From lilynia: Some of the Golden Compass production footage screened at Cannes.
drpeprfan gives us the full lyrics to "Hoist the Colors," which are much more involved in terms of the POTC movies' mythology.
Peter O'Toole will play Pope Paul III on The Tudors.
Thundercats Headed for the Big Screen.
Ridley Scott's 'American Gangster' Gets a Trailer.
Shoot 'Em Up Trailer! Paul Giamatti's a hitman with weird verbal flourishes! Clive Owen's protecting another woman and baby, only it's a lot more fun this time! Also, he was recruited by Black Ops when he was, like, ten. Or something. GUNNNNNNNNNS! (Wait, that was Monica Bellucci?) Note: I will piss and moan about Hostel until the cows come home, but I will be at the theater watching this with bells on. C'est la vie.
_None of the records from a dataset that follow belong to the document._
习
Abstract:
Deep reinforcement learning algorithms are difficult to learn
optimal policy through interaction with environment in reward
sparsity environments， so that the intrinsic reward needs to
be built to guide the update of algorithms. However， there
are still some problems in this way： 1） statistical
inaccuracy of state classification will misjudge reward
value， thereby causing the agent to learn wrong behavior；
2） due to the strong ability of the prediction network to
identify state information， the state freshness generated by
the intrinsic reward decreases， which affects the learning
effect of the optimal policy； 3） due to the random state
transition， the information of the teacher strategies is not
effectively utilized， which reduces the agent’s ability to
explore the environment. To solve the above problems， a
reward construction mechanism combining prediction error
Brian De Palma's 'Dressed to Kill' To Be Remade. Well, it's not like it could hurt: "Both Caine and De Palma even managed to earn Golden Raspberry nominations, and believe me, there was some pretty tough competition that year."
Wong Kar-Wai to Direct Eva Green in 'Midnight Poison.' Well, if nothing else, it'll be gorgeous.
Spike Lee Will Direct World War II Drama Set in Italy. "Lee, who announced the project while in Italy, informed a newspaper there that he had 'met a black veteran who fought at Iwo Jima, and he told me how disappointed he was that there was not even one Afro-American (soldier) in Clint Eastwood's two films.' "
'Last Chance' for Dustin Hoffman and Emma Thompson.
D.J. Caruso In Talks To Direct 'Wolverine,' Source Says. Hey, "the guy who directed Disturbia" works a lot better for me than "the guy who does the Rush Hour movies."
Warner Acquires Shannara Rights.
Premiere Magazine: The 20 Most Overrated Movies of All Time. Okay, I like American Beauty and I've got to admit that it's overrated. But the thing about overrating is, it depends on the "rating" itself--if everyone goes nuts about a certain movie for months at a time, particularly an Oscar contender, reactions can definitely be overblown. I thought it was a great movie when I saw it, particularly because that's basically the world I grew up in and it resonated with me, but even I can say, "Okay, the critical freakout that followed was really too much."
And now, I go to wash my hair before dinner, because tomorrow the carpet cleaners will be here bright and early to dedogstinkify the house.